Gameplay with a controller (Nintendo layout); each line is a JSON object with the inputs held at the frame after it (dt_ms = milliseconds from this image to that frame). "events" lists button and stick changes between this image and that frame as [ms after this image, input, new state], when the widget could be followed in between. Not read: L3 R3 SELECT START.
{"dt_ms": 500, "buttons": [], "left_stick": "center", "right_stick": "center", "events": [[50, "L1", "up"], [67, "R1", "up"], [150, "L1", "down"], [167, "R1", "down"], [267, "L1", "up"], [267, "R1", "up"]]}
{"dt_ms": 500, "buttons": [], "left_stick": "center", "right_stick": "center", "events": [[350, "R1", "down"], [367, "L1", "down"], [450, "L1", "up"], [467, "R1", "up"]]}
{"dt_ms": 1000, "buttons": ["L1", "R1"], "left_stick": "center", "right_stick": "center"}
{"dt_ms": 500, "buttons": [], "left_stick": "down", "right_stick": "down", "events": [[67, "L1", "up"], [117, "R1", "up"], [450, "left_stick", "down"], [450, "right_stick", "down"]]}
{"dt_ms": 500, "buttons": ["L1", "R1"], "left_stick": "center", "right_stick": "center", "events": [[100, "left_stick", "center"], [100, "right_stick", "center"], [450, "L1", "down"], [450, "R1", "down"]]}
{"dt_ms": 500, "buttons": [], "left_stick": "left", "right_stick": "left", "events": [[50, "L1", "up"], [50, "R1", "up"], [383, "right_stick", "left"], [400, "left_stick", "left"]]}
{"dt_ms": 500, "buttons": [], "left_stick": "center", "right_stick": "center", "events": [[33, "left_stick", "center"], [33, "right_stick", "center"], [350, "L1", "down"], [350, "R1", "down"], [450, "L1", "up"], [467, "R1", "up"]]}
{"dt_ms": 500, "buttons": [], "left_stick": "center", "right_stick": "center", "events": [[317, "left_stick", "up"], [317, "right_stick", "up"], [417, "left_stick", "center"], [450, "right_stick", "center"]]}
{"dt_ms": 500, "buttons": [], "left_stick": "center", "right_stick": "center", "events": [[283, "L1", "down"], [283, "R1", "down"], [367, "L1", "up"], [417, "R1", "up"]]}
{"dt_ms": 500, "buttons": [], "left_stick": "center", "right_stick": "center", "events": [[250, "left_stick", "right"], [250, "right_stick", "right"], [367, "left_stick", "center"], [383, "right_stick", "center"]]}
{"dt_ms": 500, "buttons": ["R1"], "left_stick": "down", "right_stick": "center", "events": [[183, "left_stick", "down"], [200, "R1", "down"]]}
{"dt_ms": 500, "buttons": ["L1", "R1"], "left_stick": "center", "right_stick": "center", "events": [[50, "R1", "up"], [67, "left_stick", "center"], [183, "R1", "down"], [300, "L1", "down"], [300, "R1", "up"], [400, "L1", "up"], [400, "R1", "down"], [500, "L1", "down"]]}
--- --- ---
Exercise aim: Return every line above exactly.

Problem solution:
Gameplay with a controller (Nintendo layout); each line is a JSON object with the inputs held at the frame after it (dt_ms = milliseconds from this image to that frame). "events" lists button and stick changes between this image and that frame as [ms after this image, input, new state], when the widget could be followed in between. Not read: L3 R3 SELECT START.
{"dt_ms": 500, "buttons": [], "left_stick": "center", "right_stick": "center", "events": [[50, "L1", "up"], [67, "R1", "up"], [150, "L1", "down"], [167, "R1", "down"], [267, "L1", "up"], [267, "R1", "up"]]}
{"dt_ms": 500, "buttons": [], "left_stick": "center", "right_stick": "center", "events": [[350, "R1", "down"], [367, "L1", "down"], [450, "L1", "up"], [467, "R1", "up"]]}
{"dt_ms": 1000, "buttons": ["L1", "R1"], "left_stick": "center", "right_stick": "center"}
{"dt_ms": 500, "buttons": [], "left_stick": "down", "right_stick": "down", "events": [[67, "L1", "up"], [117, "R1", "up"], [450, "left_stick", "down"], [450, "right_stick", "down"]]}
{"dt_ms": 500, "buttons": ["L1", "R1"], "left_stick": "center", "right_stick": "center", "events": [[100, "left_stick", "center"], [100, "right_stick", "center"], [450, "L1", "down"], [450, "R1", "down"]]}
{"dt_ms": 500, "buttons": [], "left_stick": "left", "right_stick": "left", "events": [[50, "L1", "up"], [50, "R1", "up"], [383, "right_stick", "left"], [400, "left_stick", "left"]]}
{"dt_ms": 500, "buttons": [], "left_stick": "center", "right_stick": "center", "events": [[33, "left_stick", "center"], [33, "right_stick", "center"], [350, "L1", "down"], [350, "R1", "down"], [450, "L1", "up"], [467, "R1", "up"]]}
{"dt_ms": 500, "buttons": [], "left_stick": "center", "right_stick": "center", "events": [[317, "left_stick", "up"], [317, "right_stick", "up"], [417, "left_stick", "center"], [450, "right_stick", "center"]]}
{"dt_ms": 500, "buttons": [], "left_stick": "center", "right_stick": "center", "events": [[283, "L1", "down"], [283, "R1", "down"], [367, "L1", "up"], [417, "R1", "up"]]}
{"dt_ms": 500, "buttons": [], "left_stick": "center", "right_stick": "center", "events": [[250, "left_stick", "right"], [250, "right_stick", "right"], [367, "left_stick", "center"], [383, "right_stick", "center"]]}
{"dt_ms": 500, "buttons": ["R1"], "left_stick": "down", "right_stick": "center", "events": [[183, "left_stick", "down"], [200, "R1", "down"]]}
{"dt_ms": 500, "buttons": ["L1", "R1"], "left_stick": "center", "right_stick": "center", "events": [[50, "R1", "up"], [67, "left_stick", "center"], [183, "R1", "down"], [300, "L1", "down"], [300, "R1", "up"], [400, "L1", "up"], [400, "R1", "down"], [500, "L1", "down"]]}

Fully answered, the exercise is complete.